Give every line below again, exactly.
START STORED DATA
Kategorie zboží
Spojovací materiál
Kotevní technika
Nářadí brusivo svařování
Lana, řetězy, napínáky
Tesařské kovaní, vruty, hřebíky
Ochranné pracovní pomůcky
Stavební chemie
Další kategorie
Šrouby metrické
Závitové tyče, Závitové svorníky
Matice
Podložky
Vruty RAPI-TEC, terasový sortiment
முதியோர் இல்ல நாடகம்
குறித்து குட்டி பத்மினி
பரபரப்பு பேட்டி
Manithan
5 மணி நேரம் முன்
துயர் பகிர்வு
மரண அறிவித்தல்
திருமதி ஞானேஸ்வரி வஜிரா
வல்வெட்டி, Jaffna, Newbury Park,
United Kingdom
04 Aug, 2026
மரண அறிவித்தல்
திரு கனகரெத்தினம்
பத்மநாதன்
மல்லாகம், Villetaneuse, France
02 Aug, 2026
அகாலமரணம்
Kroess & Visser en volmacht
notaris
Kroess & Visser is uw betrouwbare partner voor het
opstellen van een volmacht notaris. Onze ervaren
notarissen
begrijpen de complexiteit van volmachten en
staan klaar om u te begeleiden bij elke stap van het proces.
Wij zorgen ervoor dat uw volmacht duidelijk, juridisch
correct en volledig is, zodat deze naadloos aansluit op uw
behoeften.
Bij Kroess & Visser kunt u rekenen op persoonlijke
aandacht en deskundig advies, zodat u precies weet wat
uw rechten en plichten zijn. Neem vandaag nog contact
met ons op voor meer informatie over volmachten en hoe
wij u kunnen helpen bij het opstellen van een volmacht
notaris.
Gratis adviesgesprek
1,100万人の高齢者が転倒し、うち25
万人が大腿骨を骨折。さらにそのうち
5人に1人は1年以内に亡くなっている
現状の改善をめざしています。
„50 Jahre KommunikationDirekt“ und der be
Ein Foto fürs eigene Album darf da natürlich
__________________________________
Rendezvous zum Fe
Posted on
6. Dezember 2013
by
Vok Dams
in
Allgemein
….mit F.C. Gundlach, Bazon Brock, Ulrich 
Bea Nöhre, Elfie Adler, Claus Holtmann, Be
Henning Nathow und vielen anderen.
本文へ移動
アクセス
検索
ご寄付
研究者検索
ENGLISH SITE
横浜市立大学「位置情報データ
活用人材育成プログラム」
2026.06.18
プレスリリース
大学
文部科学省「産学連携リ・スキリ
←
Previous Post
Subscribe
END STORED DATA
• **SOLUTION TO THIS PROBLEM**:
Kategorie zboží
Spojovací materiál
Kotevní technika
Nářadí brusivo svařování
Lana, řetězy, napínáky
Tesařské kovaní, vruty, hřebíky
Ochranné pracovní pomůcky
Stavební chemie
Další kategorie
Šrouby metrické
Závitové tyče, Závitové svorníky
Matice
Podložky
Vruty RAPI-TEC, terasový sortiment
முதியோர் இல்ல நாடகம்
குறித்து குட்டி பத்மினி
பரபரப்பு பேட்டி
Manithan
5 மணி நேரம் முன்
துயர் பகிர்வு
மரண அறிவித்தல்
திருமதி ஞானேஸ்வரி வஜிரா
வல்வெட்டி, Jaffna, Newbury Park,
United Kingdom
04 Aug, 2026
மரண அறிவித்தல்
திரு கனகரெத்தினம்
பத்மநாதன்
மல்லாகம், Villetaneuse, France
02 Aug, 2026
அகாலமரணம்
Kroess & Visser en volmacht
notaris
Kroess & Visser is uw betrouwbare partner voor het
opstellen van een volmacht notaris. Onze ervaren
notarissen
begrijpen de complexiteit van volmachten en
staan klaar om u te begeleiden bij elke stap van het proces.
Wij zorgen ervoor dat uw volmacht duidelijk, juridisch
correct en volledig is, zodat deze naadloos aansluit op uw
behoeften.
Bij Kroess & Visser kunt u rekenen op persoonlijke
aandacht en deskundig advies, zodat u precies weet wat
uw rechten en plichten zijn. Neem vandaag nog contact
met ons op voor meer informatie over volmachten en hoe
wij u kunnen helpen bij het opstellen van een volmacht
notaris.
Gratis adviesgesprek
1,100万人の高齢者が転倒し、うち25
万人が大腿骨を骨折。さらにそのうち
5人に1人は1年以内に亡くなっている
現状の改善をめざしています。
„50 Jahre KommunikationDirekt“ und der be
Ein Foto fürs eigene Album darf da natürlich
__________________________________
Rendezvous zum Fe
Posted on
6. Dezember 2013
by
Vok Dams
in
Allgemein
….mit F.C. Gundlach, Bazon Brock, Ulrich 
Bea Nöhre, Elfie Adler, Claus Holtmann, Be
Henning Nathow und vielen anderen.
本文へ移動
アクセス
検索
ご寄付
研究者検索
ENGLISH SITE
横浜市立大学「位置情報データ
活用人材育成プログラム」
2026.06.18
プレスリリース
大学
文部科学省「産学連携リ・スキリ
←
Previous Post
Subscribe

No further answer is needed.